Back From Vacation And FCC Auction Still Going On . . . .

As I guessed, the FCC AWS Spectrum Acution continues apace. My two weeks off proving an insufficient time for the wonkiest and most expensive of online multiplayer games — spectrum auctions.

You can track the “action” (as we must call it) here. A quick flip through the current standings yields some interesting patterns so far. The DBS Wireless partnership, Wireless DBS LLC, started with some strong positions on regional licenses. Over time, they have been forced out by Spectrum Co (the Comcast/TW/Sprint group), AWS Wireless (the Salmesi “wild card”) and traditional cell phone cos. Dolan family (Cablevision) took a position in the NYC market (its home base) but also appears to have been knocked out.

A look at the overall stats in round 29 shows that T-Mobile, unsurprisingly, has the lead bid on the most licenses — 129. Spectrum Co comes in nest with 96. After that, there is a significant drop off in the number and nature of licenses held, with traditional cellular companies Cingular and Cricket holding 43 each.
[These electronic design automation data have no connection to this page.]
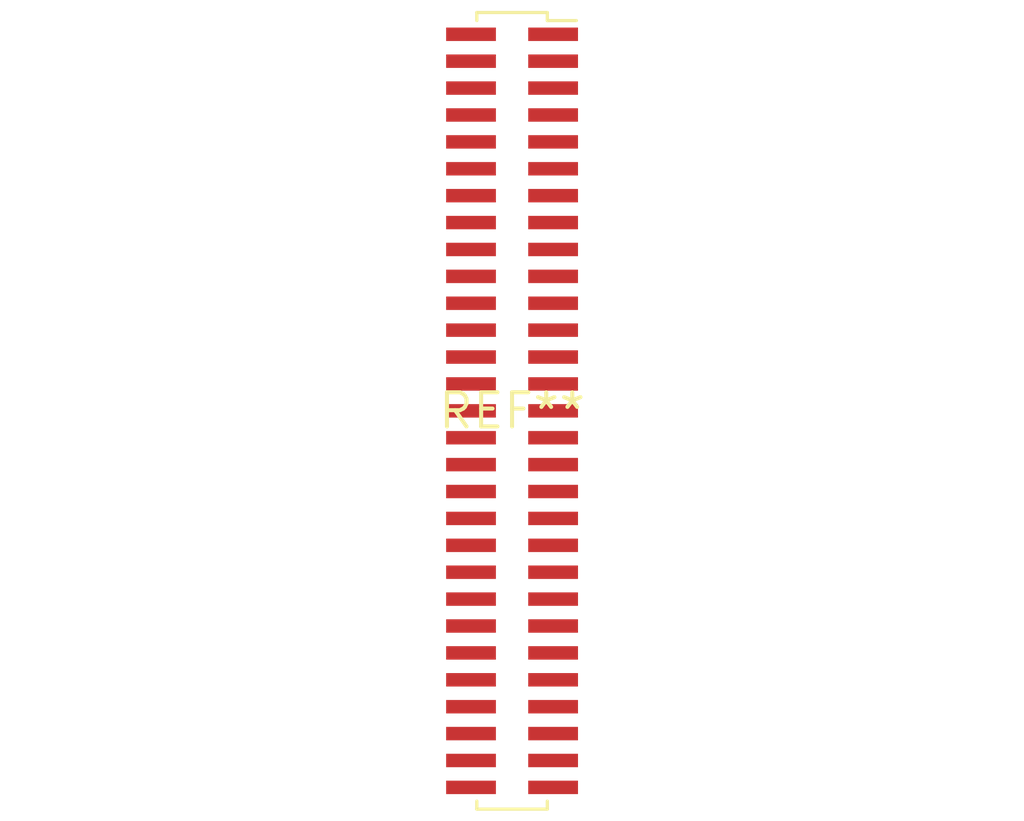
<source format=kicad_pcb>
(kicad_pcb (version 20240108) (generator pcbnew)

  (general
    (thickness 1.6)
  )

  (paper "A4")
  (layers
    (0 "F.Cu" signal)
    (31 "B.Cu" signal)
    (32 "B.Adhes" user "B.Adhesive")
    (33 "F.Adhes" user "F.Adhesive")
    (34 "B.Paste" user)
    (35 "F.Paste" user)
    (36 "B.SilkS" user "B.Silkscreen")
    (37 "F.SilkS" user "F.Silkscreen")
    (38 "B.Mask" user)
    (39 "F.Mask" user)
    (40 "Dwgs.User" user "User.Drawings")
    (41 "Cmts.User" user "User.Comments")
    (42 "Eco1.User" user "User.Eco1")
    (43 "Eco2.User" user "User.Eco2")
    (44 "Edge.Cuts" user)
    (45 "Margin" user)
    (46 "B.CrtYd" user "B.Courtyard")
    (47 "F.CrtYd" user "F.Courtyard")
    (48 "B.Fab" user)
    (49 "F.Fab" user)
    (50 "User.1" user)
    (51 "User.2" user)
    (52 "User.3" user)
    (53 "User.4" user)
    (54 "User.5" user)
    (55 "User.6" user)
    (56 "User.7" user)
    (57 "User.8" user)
    (58 "User.9" user)
  )

  (setup
    (pad_to_mask_clearance 0)
    (pcbplotparams
      (layerselection 0x00010fc_ffffffff)
      (plot_on_all_layers_selection 0x0000000_00000000)
      (disableapertmacros false)
      (usegerberextensions false)
      (usegerberattributes false)
      (usegerberadvancedattributes false)
      (creategerberjobfile false)
      (dashed_line_dash_ratio 12.000000)
      (dashed_line_gap_ratio 3.000000)
      (svgprecision 4)
      (plotframeref false)
      (viasonmask false)
      (mode 1)
      (useauxorigin false)
      (hpglpennumber 1)
      (hpglpenspeed 20)
      (hpglpendiameter 15.000000)
      (dxfpolygonmode false)
      (dxfimperialunits false)
      (dxfusepcbnewfont false)
      (psnegative false)
      (psa4output false)
      (plotreference false)
      (plotvalue false)
      (plotinvisibletext false)
      (sketchpadsonfab false)
      (subtractmaskfromsilk false)
      (outputformat 1)
      (mirror false)
      (drillshape 1)
      (scaleselection 1)
      (outputdirectory "")
    )
  )

  (net 0 "")

  (footprint "PinSocket_2x29_P1.00mm_Vertical_SMD" (layer "F.Cu") (at 0 0))

)

</source>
Interestingly, AWS is next, with 38. There follows a list of smaller fry with diminishing numbers of licenses in less desirable territories. Of the cable players aside from Comcast/TW, only Cable One (Washington Post) continues to have a presence with 24 licenses.

Unless something dramatic happens, the auction is unlikely to yield a drisuptive player/new competitor (unless one counts Spectrum Co).

More after I unpack and look at the stats.